● **Task statement**
Restate word for word the entries below, starting with the line with "7: (580, 426)" and continuing through the line with "15: (608, 438)". Include both of those lines and no others.

● **Data listing**
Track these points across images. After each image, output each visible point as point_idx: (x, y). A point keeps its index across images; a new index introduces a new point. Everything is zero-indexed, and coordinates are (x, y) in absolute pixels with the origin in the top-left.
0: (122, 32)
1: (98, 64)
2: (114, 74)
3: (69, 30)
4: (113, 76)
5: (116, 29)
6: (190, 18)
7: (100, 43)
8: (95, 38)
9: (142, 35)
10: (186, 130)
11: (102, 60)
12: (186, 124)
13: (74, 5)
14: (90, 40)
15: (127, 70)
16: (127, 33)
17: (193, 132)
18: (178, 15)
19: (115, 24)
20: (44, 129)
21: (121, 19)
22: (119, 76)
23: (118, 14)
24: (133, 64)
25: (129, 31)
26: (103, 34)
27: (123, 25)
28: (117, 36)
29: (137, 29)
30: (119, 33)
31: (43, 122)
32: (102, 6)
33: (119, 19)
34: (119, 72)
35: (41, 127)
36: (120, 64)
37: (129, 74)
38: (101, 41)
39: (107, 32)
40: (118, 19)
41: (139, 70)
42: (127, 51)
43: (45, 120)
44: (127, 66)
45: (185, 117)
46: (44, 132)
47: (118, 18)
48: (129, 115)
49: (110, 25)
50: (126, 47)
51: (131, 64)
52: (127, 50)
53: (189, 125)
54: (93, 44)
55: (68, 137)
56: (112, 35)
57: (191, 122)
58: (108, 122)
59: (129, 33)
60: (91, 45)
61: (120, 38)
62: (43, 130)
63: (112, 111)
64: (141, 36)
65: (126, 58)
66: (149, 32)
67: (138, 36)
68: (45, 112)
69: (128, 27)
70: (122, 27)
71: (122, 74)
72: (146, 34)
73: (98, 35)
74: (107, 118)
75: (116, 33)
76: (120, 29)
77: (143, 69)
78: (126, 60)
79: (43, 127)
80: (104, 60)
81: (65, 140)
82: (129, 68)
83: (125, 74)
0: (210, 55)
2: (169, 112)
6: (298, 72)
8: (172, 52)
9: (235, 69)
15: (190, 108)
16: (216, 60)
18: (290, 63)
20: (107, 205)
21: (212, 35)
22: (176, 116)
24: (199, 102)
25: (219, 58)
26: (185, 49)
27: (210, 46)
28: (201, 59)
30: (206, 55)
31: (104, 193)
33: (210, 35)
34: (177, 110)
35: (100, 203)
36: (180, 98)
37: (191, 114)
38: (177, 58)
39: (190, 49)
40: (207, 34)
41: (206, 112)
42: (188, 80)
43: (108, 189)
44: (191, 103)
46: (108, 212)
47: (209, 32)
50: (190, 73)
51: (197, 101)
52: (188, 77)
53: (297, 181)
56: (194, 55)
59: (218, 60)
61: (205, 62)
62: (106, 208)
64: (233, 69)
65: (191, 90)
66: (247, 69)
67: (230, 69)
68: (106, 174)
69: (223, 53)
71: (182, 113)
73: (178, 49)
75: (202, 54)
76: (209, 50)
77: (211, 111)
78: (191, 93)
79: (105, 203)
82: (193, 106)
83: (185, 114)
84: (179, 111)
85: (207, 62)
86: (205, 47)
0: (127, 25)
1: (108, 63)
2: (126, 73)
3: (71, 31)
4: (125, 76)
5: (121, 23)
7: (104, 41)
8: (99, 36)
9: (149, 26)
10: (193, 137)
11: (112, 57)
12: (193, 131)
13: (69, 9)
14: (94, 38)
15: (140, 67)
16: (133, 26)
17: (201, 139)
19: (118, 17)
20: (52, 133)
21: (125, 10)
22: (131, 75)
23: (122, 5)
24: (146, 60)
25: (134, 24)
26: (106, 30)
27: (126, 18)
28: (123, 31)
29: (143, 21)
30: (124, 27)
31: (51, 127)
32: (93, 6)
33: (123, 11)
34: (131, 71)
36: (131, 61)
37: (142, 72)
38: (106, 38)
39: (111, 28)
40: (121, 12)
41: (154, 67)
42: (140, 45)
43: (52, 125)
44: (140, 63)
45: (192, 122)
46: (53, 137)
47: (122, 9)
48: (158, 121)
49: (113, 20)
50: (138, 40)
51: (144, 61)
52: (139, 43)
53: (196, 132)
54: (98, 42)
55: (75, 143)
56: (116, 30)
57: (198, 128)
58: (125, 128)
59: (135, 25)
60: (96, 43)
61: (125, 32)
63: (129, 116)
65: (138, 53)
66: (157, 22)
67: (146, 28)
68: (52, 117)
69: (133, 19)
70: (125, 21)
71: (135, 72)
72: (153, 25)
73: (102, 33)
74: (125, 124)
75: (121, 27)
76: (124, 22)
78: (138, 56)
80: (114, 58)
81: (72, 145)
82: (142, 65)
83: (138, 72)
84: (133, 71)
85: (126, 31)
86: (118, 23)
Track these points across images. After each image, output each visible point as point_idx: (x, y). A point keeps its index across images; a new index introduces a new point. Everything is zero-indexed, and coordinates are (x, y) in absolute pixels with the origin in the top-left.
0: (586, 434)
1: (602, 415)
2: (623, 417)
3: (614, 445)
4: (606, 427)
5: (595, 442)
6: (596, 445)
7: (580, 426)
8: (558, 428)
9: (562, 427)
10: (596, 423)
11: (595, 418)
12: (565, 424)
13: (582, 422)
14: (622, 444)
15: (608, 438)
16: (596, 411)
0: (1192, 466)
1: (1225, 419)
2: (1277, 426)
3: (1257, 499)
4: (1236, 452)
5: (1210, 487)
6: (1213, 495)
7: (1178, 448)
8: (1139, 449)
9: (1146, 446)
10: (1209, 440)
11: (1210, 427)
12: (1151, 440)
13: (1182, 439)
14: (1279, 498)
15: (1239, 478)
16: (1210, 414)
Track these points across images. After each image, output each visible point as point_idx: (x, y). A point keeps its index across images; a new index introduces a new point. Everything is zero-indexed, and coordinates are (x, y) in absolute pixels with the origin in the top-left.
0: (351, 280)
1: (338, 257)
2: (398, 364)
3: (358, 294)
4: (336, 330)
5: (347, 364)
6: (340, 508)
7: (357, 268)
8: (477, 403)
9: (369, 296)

● **Task result**
7: (580, 426)
8: (558, 428)
9: (562, 427)
10: (596, 423)
11: (595, 418)
12: (565, 424)
13: (582, 422)
14: (622, 444)
15: (608, 438)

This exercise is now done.